Record extracts:
_ _ _ _ _ _ _

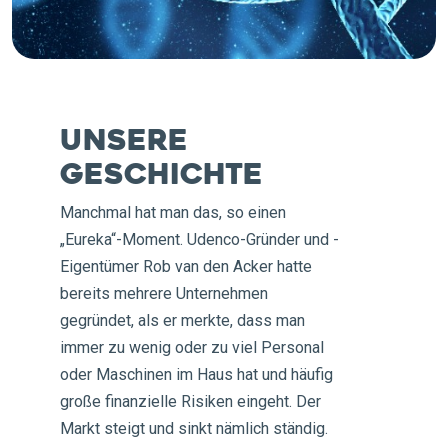
Unsere
Geschichte
Manchmal hat man das, so einen
„Eureka“-Moment. Udenco-Gründer und -
Eigentümer Rob van den Acker hatte
bereits mehrere Unternehmen
gegründet, als er merkte, dass man
immer zu wenig oder zu viel Personal
oder Maschinen im Haus hat und häufig
große finanzielle Risiken eingeht. Der
Markt steigt und sinkt nämlich ständig.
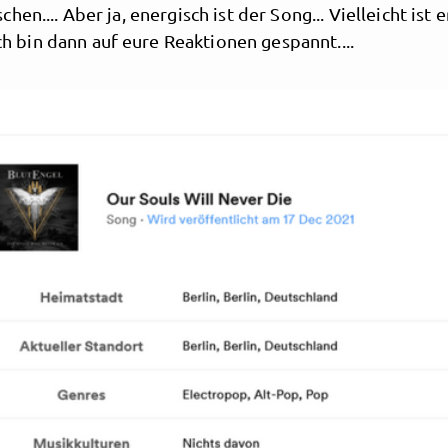
en.... Aber ja, energisch ist der Song... Vielleicht ist e
 Ich bin dann auf eure Reaktionen gespannt....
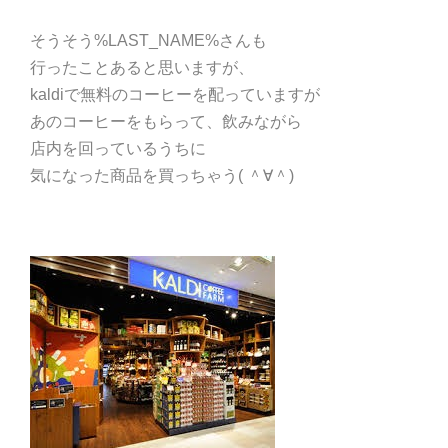
そうそう%LAST_NAME%さんも
行ったことあると思いますが、
kaldiで無料のコーヒーを配っていますが
あのコーヒーをもらって、飲みながら
店内を回っているうちに
気になった商品を買っちゃう( ＾∀＾)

_ _ _ _ _ _ _

Task to carry out: Reproduce without alteration everything from the line containing "en.... Aber ja, energisch" down to the final line of the items, omitting the pictures.

Solution to this task:
en.... Aber ja, energisch ist der Song... Vielleicht ist e
 Ich bin dann auf eure Reaktionen gespannt....
そうそう%LAST_NAME%さんも
行ったことあると思いますが、
kaldiで無料のコーヒーを配っていますが
あのコーヒーをもらって、飲みながら
店内を回っているうちに
気になった商品を買っちゃう( ＾∀＾)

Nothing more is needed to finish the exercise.